Segment Open

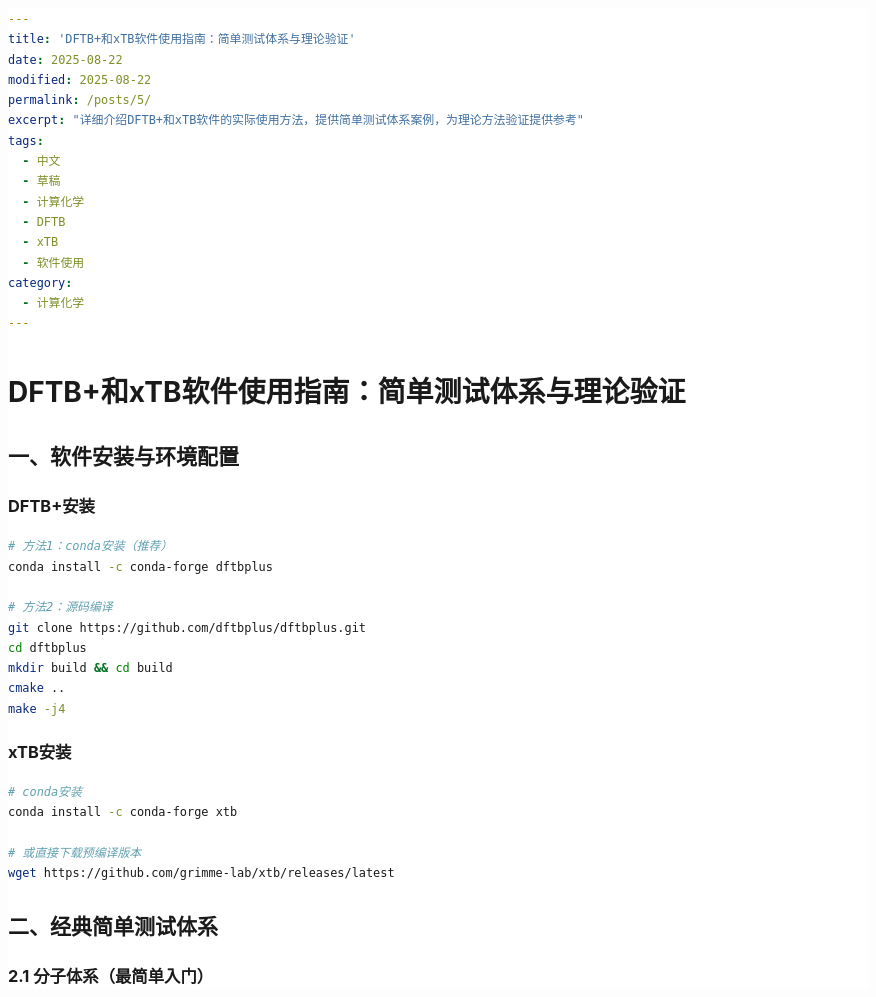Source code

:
 ```yaml
---
title: 'DFTB+和xTB软件使用指南：简单测试体系与理论验证'
date: 2025-08-22
modified: 2025-08-22
permalink: /posts/5/
excerpt: "详细介绍DFTB+和xTB软件的实际使用方法，提供简单测试体系案例，为理论方法验证提供参考"
tags:
  - 中文
  - 草稿
  - 计算化学
  - DFTB
  - xTB
  - 软件使用
category:
  - 计算化学
---
```




# DFTB+和xTB软件使用指南：简单测试体系与理论验证

## 一、软件安装与环境配置

### DFTB+安装
```bash
# 方法1：conda安装（推荐）
conda install -c conda-forge dftbplus

# 方法2：源码编译
git clone https://github.com/dftbplus/dftbplus.git
cd dftbplus
mkdir build && cd build
cmake ..
make -j4
```

### xTB安装
```bash
# conda安装
conda install -c conda-forge xtb

# 或直接下载预编译版本
wget https://github.com/grimme-lab/xtb/releases/latest
```

## 二、经典简单测试体系

### 2.1 分子体系（最简单入门）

Segment Closed

WHAT YOU SHOULD DO: Restate the data above word for word. Skip every picture.

TASK RESULT:
Source code

:
 ```yaml
---
title: 'DFTB+和xTB软件使用指南：简单测试体系与理论验证'
date: 2025-08-22
modified: 2025-08-22
permalink: /posts/5/
excerpt: "详细介绍DFTB+和xTB软件的实际使用方法，提供简单测试体系案例，为理论方法验证提供参考"
tags:
  - 中文
  - 草稿
  - 计算化学
  - DFTB
  - xTB
  - 软件使用
category:
  - 计算化学
---
```




# DFTB+和xTB软件使用指南：简单测试体系与理论验证

## 一、软件安装与环境配置

### DFTB+安装
```bash
# 方法1：conda安装（推荐）
conda install -c conda-forge dftbplus

# 方法2：源码编译
git clone https://github.com/dftbplus/dftbplus.git
cd dftbplus
mkdir build && cd build
cmake ..
make -j4
```

### xTB安装
```bash
# conda安装
conda install -c conda-forge xtb

# 或直接下载预编译版本
wget https://github.com/grimme-lab/xtb/releases/latest
```

## 二、经典简单测试体系

### 2.1 分子体系（最简单入门）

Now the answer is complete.